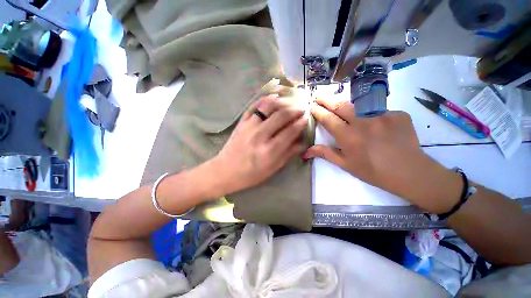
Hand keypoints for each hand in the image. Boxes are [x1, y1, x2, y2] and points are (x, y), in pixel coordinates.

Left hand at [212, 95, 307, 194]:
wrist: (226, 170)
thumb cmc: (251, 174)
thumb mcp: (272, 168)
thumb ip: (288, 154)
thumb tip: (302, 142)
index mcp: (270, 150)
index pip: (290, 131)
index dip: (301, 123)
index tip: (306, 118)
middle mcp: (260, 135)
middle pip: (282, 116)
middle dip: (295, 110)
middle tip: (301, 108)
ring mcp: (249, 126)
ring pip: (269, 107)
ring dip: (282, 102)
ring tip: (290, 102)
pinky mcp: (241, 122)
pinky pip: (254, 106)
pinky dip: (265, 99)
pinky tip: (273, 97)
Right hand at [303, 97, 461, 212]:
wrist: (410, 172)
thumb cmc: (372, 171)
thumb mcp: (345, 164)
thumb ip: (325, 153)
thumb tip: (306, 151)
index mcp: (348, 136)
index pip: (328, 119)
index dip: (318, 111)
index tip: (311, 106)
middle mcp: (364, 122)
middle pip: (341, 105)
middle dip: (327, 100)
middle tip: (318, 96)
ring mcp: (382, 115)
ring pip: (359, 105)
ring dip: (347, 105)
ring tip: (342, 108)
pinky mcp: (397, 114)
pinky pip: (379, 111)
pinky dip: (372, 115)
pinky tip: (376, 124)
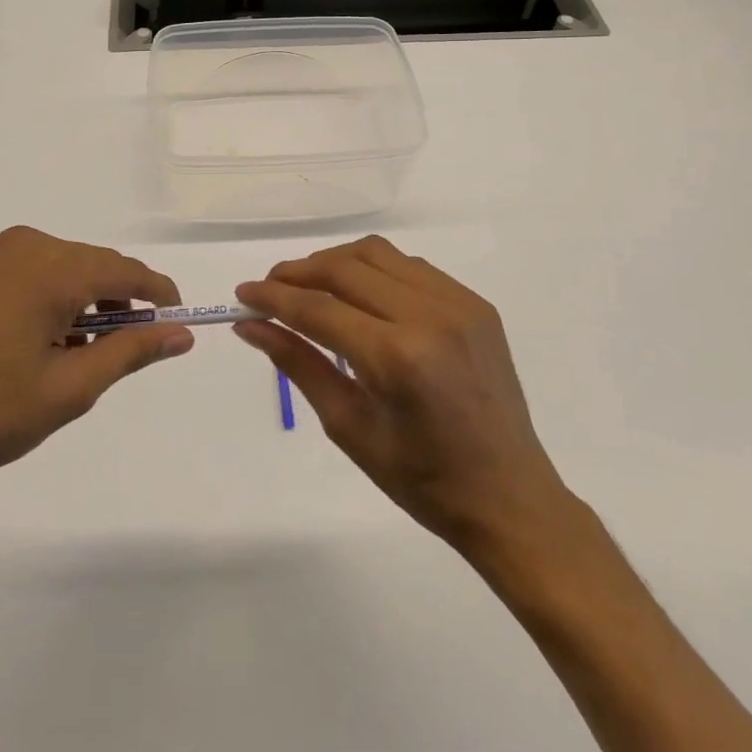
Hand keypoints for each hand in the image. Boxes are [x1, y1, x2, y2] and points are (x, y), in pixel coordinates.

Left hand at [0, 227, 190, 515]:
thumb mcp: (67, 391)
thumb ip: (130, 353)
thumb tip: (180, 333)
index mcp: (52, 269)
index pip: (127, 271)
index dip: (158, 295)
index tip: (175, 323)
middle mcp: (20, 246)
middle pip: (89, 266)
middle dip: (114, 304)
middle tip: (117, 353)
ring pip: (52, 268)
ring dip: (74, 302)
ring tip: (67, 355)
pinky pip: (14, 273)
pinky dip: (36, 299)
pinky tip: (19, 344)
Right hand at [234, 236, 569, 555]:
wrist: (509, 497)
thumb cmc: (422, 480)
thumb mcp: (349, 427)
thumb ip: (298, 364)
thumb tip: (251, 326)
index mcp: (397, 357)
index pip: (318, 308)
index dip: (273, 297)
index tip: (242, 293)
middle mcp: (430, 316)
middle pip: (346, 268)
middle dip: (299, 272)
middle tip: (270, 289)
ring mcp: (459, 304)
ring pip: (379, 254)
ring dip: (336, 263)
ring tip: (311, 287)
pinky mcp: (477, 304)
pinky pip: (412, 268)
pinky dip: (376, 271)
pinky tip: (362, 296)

========

* [EXERCISE DESCRIPTION] Only the lines from the one holding "index mcp: (397, 357)" through the end of the records should appear in the answer, each repeated exactly.

* [SOLUTION FOR THIS TASK]
index mcp: (397, 357)
index pip: (318, 308)
index dip: (273, 297)
index tip: (242, 293)
middle mcp: (430, 316)
middle pip: (346, 268)
middle dip: (299, 272)
middle tip: (270, 289)
ring mcp: (459, 304)
ring pip: (379, 254)
ring dip: (336, 263)
ring tip: (311, 287)
pinky mcp: (477, 304)
pinky pip: (412, 268)
pinky dip: (376, 271)
pinky tip: (362, 296)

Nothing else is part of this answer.